The survey of 700 businesses across New York, Atlanta and Cleveland found that strength of customer demand outranked all other factors that companies weigh when setting prices, including steady profit margins and overall inflation.
That means a business can essentially set prices as high as it wants, as long as they aren’t so high that they drive away the customer base. In other words, it’s Econ 101: Good, old-fashioned supply and demand.
More than 82% of businesses surveyed said demand factored into their pricing decisions, while only 52% of businesses said they take the overall rate of inflation into account when setting prices.
Are customers too willing to pay higher prices?
Customers have become trained to tolerate price hikes, said John Zhang, a professor of marketing at the Wharton School at the University of Pennsylvania.
“As a consumer during inflation, you know the costs for companies are increasing, so, therefore, you become more receptive to a higher price,” he said.
Approval of price increases could fuel even higher pricing in the future — a cycle that can be hard to break, said Zhang.
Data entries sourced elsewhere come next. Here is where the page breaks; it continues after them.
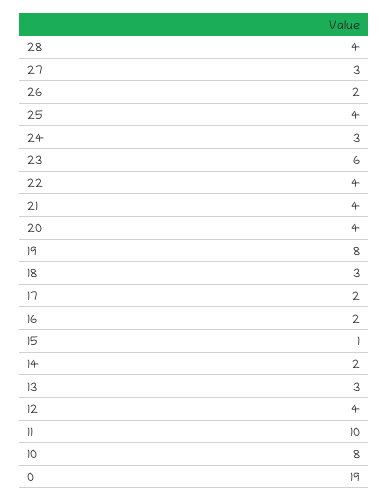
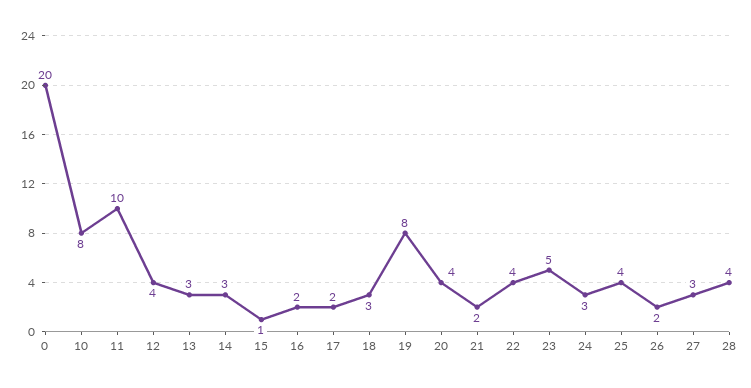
23: 6 -> 5
21: 4 -> 2
14: 2 -> 3
0: 19 -> 20

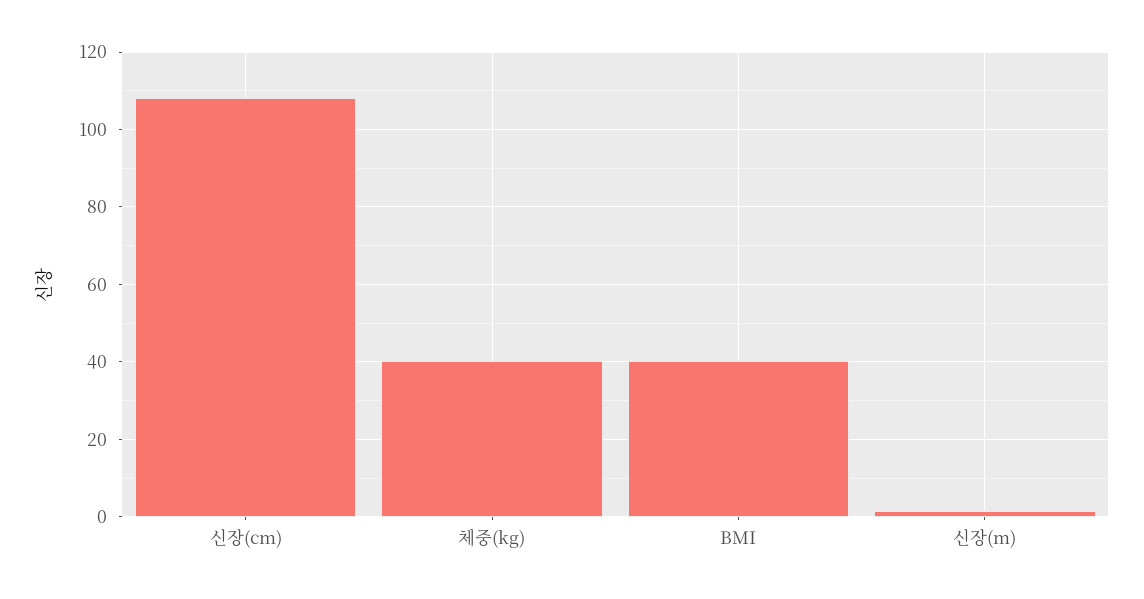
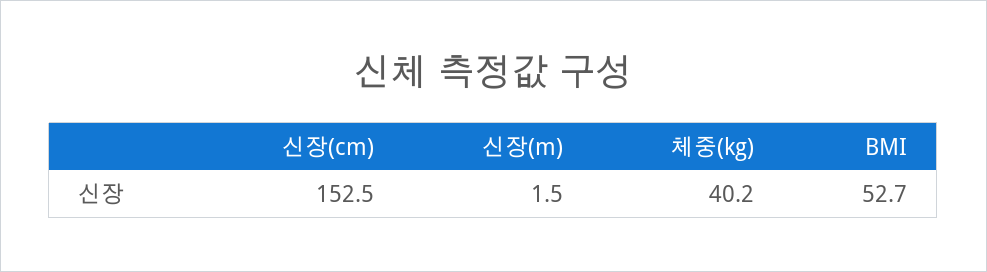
신장(cm): 108 -> 152.5
BMI: 40 -> 52.7

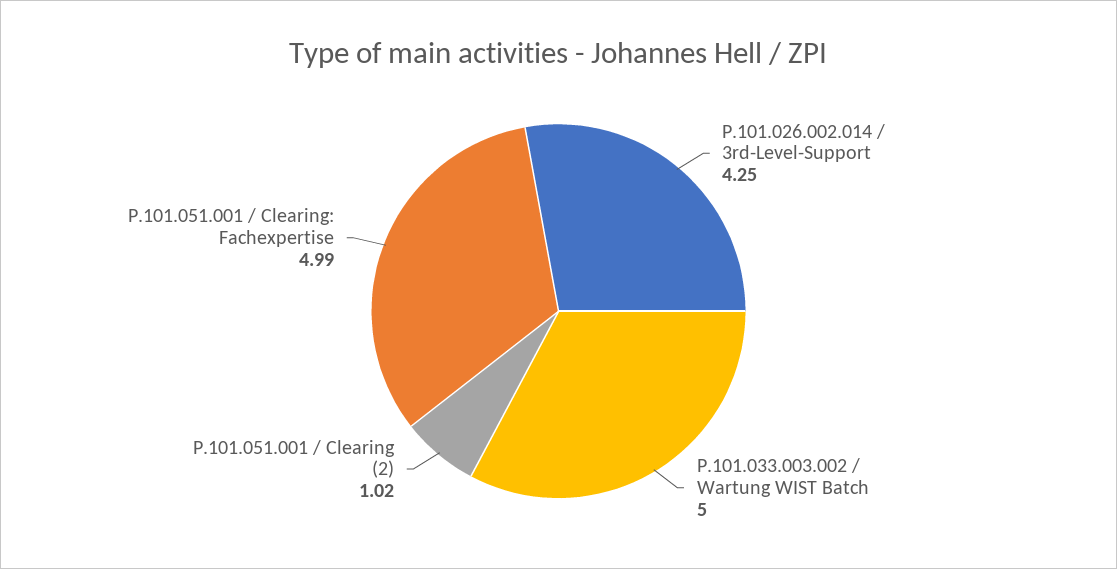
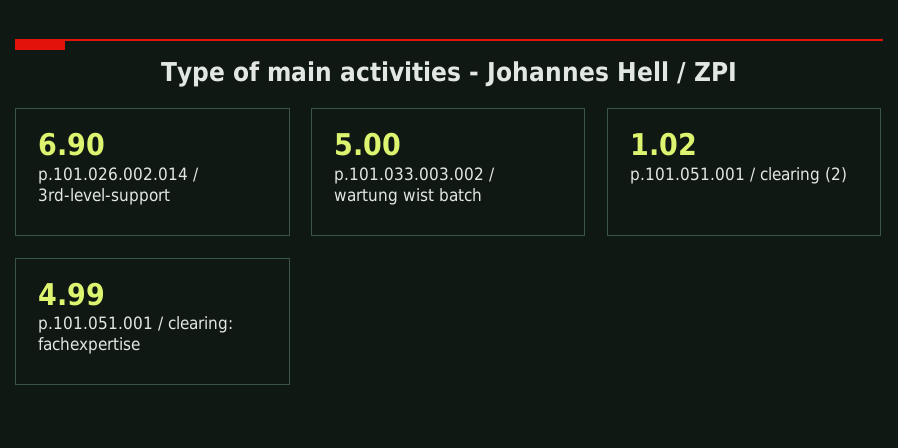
P.101.026.002.014 / 3rd-Level-Support: 4.25 -> 6.9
Mr. Mac’s mac and cheese restaurant in Manchester, New Hampshire tried boosting prices a little at a time to keep up with inflation in 2021, but it wasn’t enough to cover the cost increases to the business, vice president of operations Mark Murphy told CNN. Fearing customer backlash, the restaurant accepted smaller margins instead of pricing out their diners.
When the business finally hiked prices, Murphy said the decision was “painful.”
“We were looking at our sales and our orders daily, and we were checking every review to see what people were saying,” Murphy said. “It was very scary.”
Despite those fears, Mr. Mac’s elevated prices did not cut into business.
“What we ended up finding was customers may not have been happy about it, but they were not surprised. I think they kind of understood that prices are increasing. They see it everywhere they go,” he said.
Murphy said the restaurant has since raised prices more than once to keep up with inflation.
A potential break from high prices
Multinational companies Colgate, Procter & Gamble and PepsiCo have raised prices by double-digit percentages over the past year, according to their first-quarter earnings reports, outpacing the US inflation rate.
However, as the Federal Reserve hikes interest rates and the economy slows down, customers may soon be less keen to pay through the nose for goods and services, Zhang said.
Businesses may already be in tune with the change: Those surveyed by the New York Fed said they expect lower cost and price pressures in the coming year.
Emily Netti, a wedding photographer in Syracuse, New York, said she has raised prices by a few hundred dollars multiple times over the past two years to pay competitive rates to the additional photographers and editors she hires. However, she said she is mindful that her local customer base may soon want to cut back on expenses.
“I’ve started to slow down in my own market within Syracuse,” she said.
“I do see myself raising by $100 rather than $300 for now, so I can match the market.”